Pada Minggu (19/7/2026) dini hari, kediaman Ismail Hanafi (63) di Desa Yosonegoro, Kecamatan Limboto Barat, terbakar diduga akibat korsleting listrik.
Ismail yang sempat mencium bau menyengat sebelum terdengar ledakan keras beruntung selamat setelah bergerak cepat mematikan meteran listrik (MCB) utama.
Insiden tersebut kian memperpanjang daftar kasus kebakaran di Kabupaten Gorontalo yang telah menembus 40 kejadian sepanjang tahun 2026, dengan 21 di antaranya menimpa rumah permukiman.
Melihat maraknya kasus ini, Kepala UPTD Pemadam Kebakaran (Damkar) Kabupaten Gorontalo, Farid Taha, S.Pd, mengingatkan masyarakat untuk lebih waspada.
"Lebih baik mencegah karena kerugiannya jauh lebih besar jika kebakaran sudah terjadi," tegasnya.
Untuk menekan risiko timbulnya titik api di lingkungan tempat tinggal, berikut 6 imbauan penting yang disampaikan oleh pihak UPTD Damkar Kabupaten Gorontalo:
Farid Taha mengungkapkan bahwa sekitar 90 persen kebakaran rumah dipicu oleh korsleting listrik yang perambatannya sangat cepat.
Solusi: Lakukan peremajaan atau pembaharuan instalasi listrik rumah Anda setiap 10 hingga 15 tahun sekali.
Jangan menambah titik sambungan/stopkontak secara berlebihan menggunakan kabel yang tidak memenuhi standar PLN hanya demi menghemat biaya. Penggunaan kabel yang tidak sesuai kapasitas sangat rentan memicu arus pendek.
Tidak harus selalu menggunakan alat pemadam modern (APAR). Jika tidak memiliki APAR konvensional, warga diimbau menyiapkan bahan dan alat pemadam tradisional di sekitar rumah:
Tumpukan pasir
Handuk basah
Karung goni/kain tebal basah
Selalu periksa kompor, regulator, dan tabung gas secara berkala. Pastikan tidak ada kebocoran gas sebelum dan sesudah memasak.
Jika harus membakar sampah di pekarangan, pastikan api diawasi sampai benar-benar padam.

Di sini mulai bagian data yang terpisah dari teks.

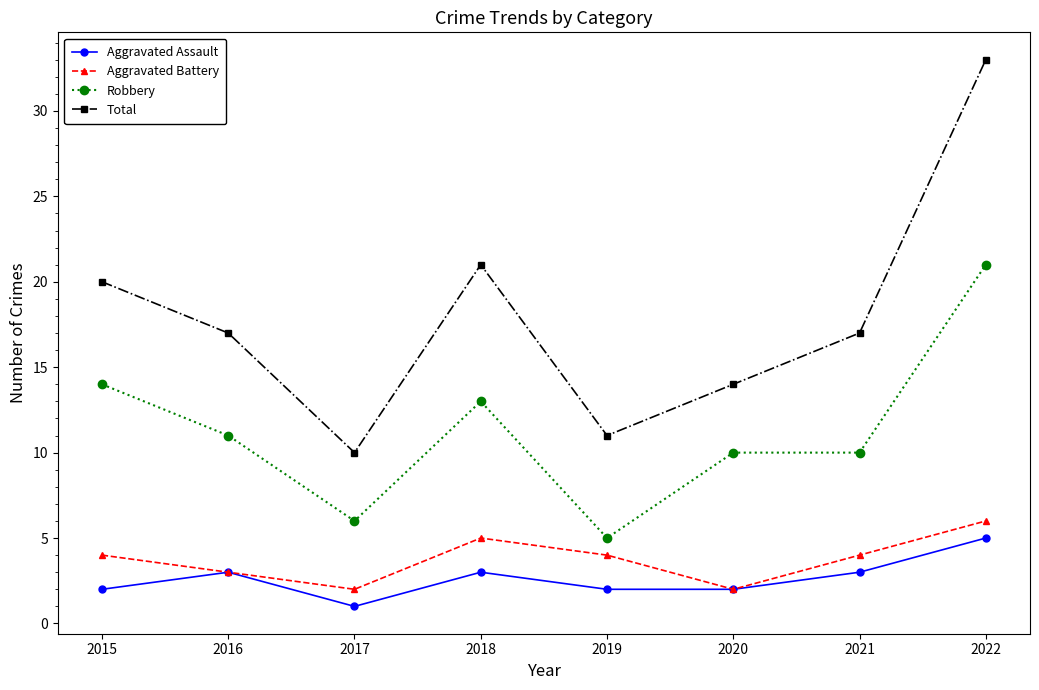

How many Aggravated Assault values are between 2 and 3?

6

Jangan pernah meninggalkan bekas pembakaran sampah begitu saja, terutama saat cuaca terik dan berangin karena api dapat dengan cepat menyebar.
Hindari kebiasaan membuang puntung rokok yang masih menyala secara sembarangan, khususnya di area rumput, dedaunan, atau tumpukan sampah kering.

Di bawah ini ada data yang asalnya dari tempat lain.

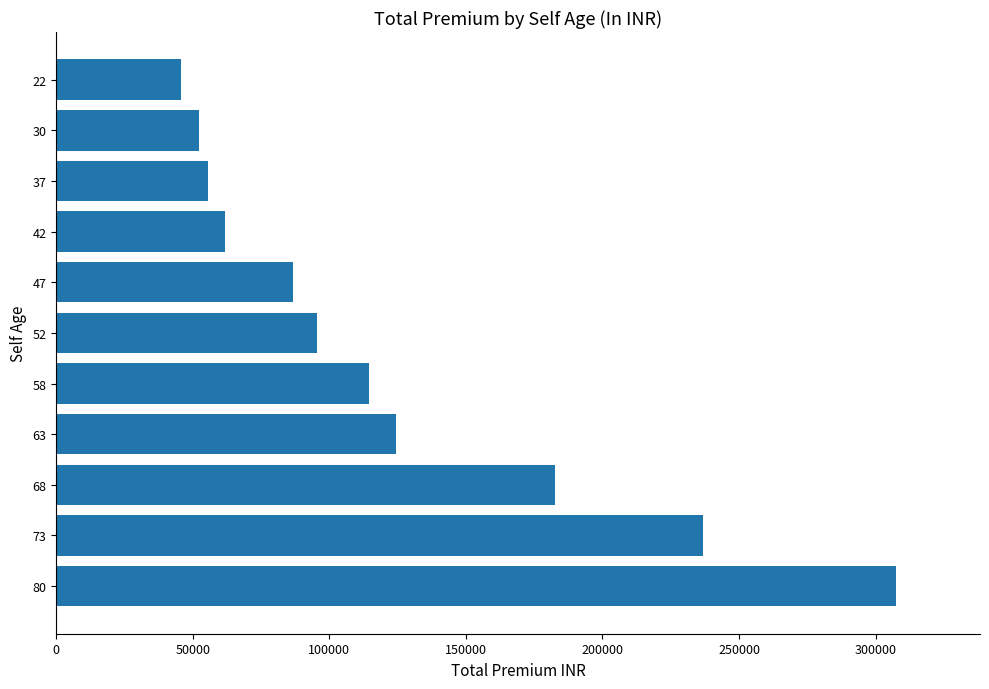

How many bars are there in total?

11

Selain Kebakaran, Damkar Kab. Gorontalo Tangani 55 Kejadian Non-Kebakaran
Selain sigap memadamkan api, UPTD Damkar Kabupaten Gorontalo juga aktif melayani berbagai aksi penyelamatan (rescue) dan evakuasi gangguan bagi masyarakat.
Berdasarkan data resmi Rekapan Penanganan Kejadian Non-Kebakaran Tahun 2026 hingga bulan Juli, UPTD Damkar Kabupaten Gorontalo mencatat total 55 kejadian non-kebakaran yang berhasil ditangani, dengan rincian:
Penanganan Sarang Lebah: 23 kejadian (paling mendominasi)
Pelepasan Cincin Terjebak: 16 kejadian
Evakuasi Biawak: 8 kejadian
Humas Rescue: 6 kejadian
Evakuasi Ular: 1 kejadian
Evakuasi Kucing: 1 kejadian
Farid Taha mengimbau masyarakat untuk tidak ragu menghubungi layanan darurat Damkar jika membutuhkan bantuan penanganan animal rescue maupun situasi darurat non-kebakaran lainnya.